As he enters his third NBA season, the impact Ball has been able to drive for the overall Puma brand is already being felt.
“It’s been phenomenal,” Berger said of the Foot Locker partnership with Puma on the LaMelo series. “We had high expectations for it, but it’s unbelievably strong.”
“Puma and LaMelo Ball’s MB franchise consistently remains one of our most popular sneaker offerings at Foot Locker, Kids Foot Locker, and Champs Sports,” said Holly Tedesco, vice president of marketing at Foot Locker Inc. “Since the MB.01 first launched through the recent debut of the MB.02, we have seen tremendous anticipation and interest from our customers.”
That impact has even extended into third-party resell platforms, such as StockX, where Puma hasn’t historically held firm footing in aftermarkets dominated by retro Air Jordan and Adidas Yeezy models.
According to Drew Haines, StockX’s merchandising director of collectibles & sneakers, in just a year’s time, the interest level in Ball has far exceeded other athletes and designers.

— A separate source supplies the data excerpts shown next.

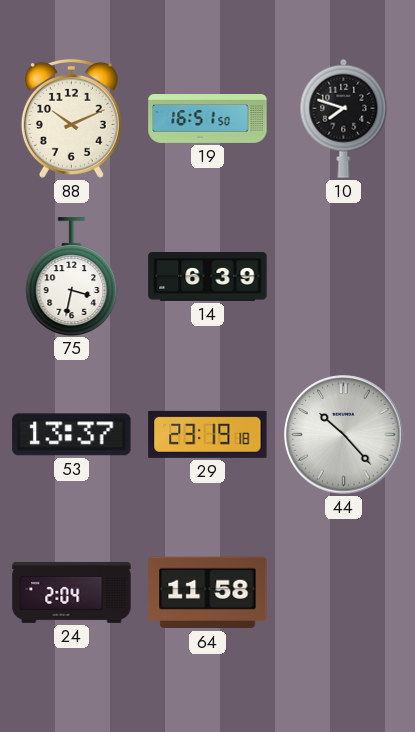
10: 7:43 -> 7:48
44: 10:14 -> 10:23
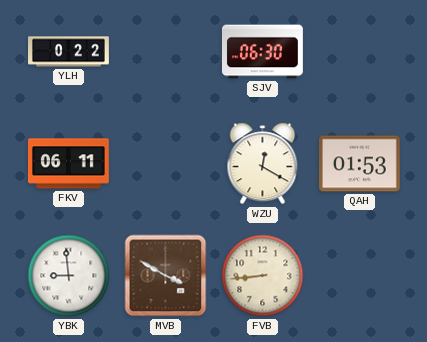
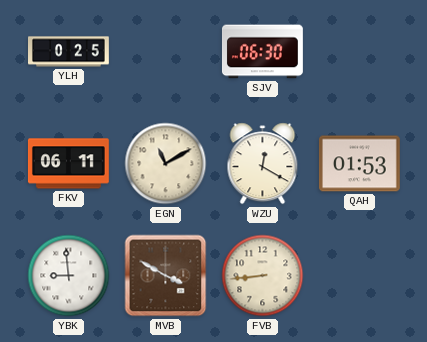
YLH: 0:22 -> 0:25
EGN: none -> 11:10
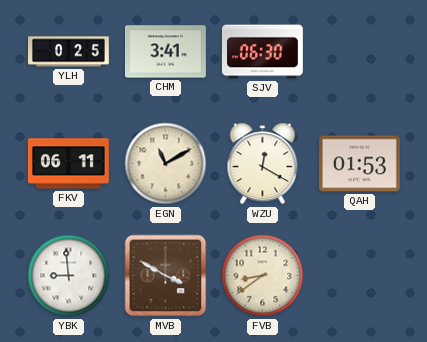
CHM: none -> 3:41
FVB: 8:44 -> 8:39
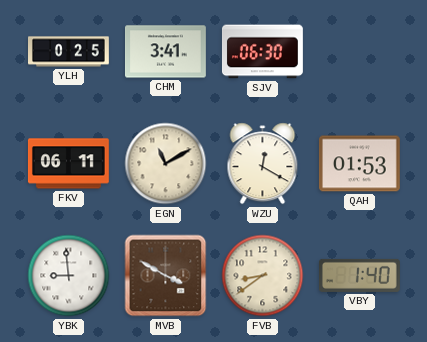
VBY: none -> 1:40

In the Silhouettes section under StockX Search Spikes, searches for “Puma MB.01” have jumped by 6,008% year over year. In the platform’s People section, inquiries for “LaMelo Ball” have increased 1,660% year over year. The next highest rising person is sculptor Tom Sachs, whose successful General Purpose collaboration with Nike contributed to a 1,008% spike. Atlanta Hawks guard Trae Young is a distant third, with a search increase of 213%.
“Performance basketball shoes are gaining popularity on StockX, and LaMelo Ball’s MB.01 is very much at the center of this trend,” said Haines. “Only released in December of last year, it’s already become one of the top-selling performance basketball silhouettes on StockX.”
During that same period, Puma has been the No. 2 fastest-growing brand in the sneakers category on StockX.
“This growth was due in large part to the success of LaMelo Ball’s MB.01 sneaker line,” added Haines. “We’ve seen trades of Puma sneakers increase by 415% year over year on StockX, and that simply wouldn’t have happened without the success of the MB.01.”
With two colorways of his second shoe out now and a runway for success ahead, the Puma Hoops category has come a long way since its relaunch in 2018.
Landing Ball was the spark the brand was looking for to carry Puma into the next decade.
“It was perfect,” said Sallee. “It’s what we needed, and we got it sooner than later, which was nice too. Having an athlete that could push the brand forward and push the category forward, for real. When you’re starting up the basketball category, if you don’t do it right, you could ruin it quick. Melo definitely helped a lot, and his personality is perfect for being the lead dude at a brand. It was a godsend for real.”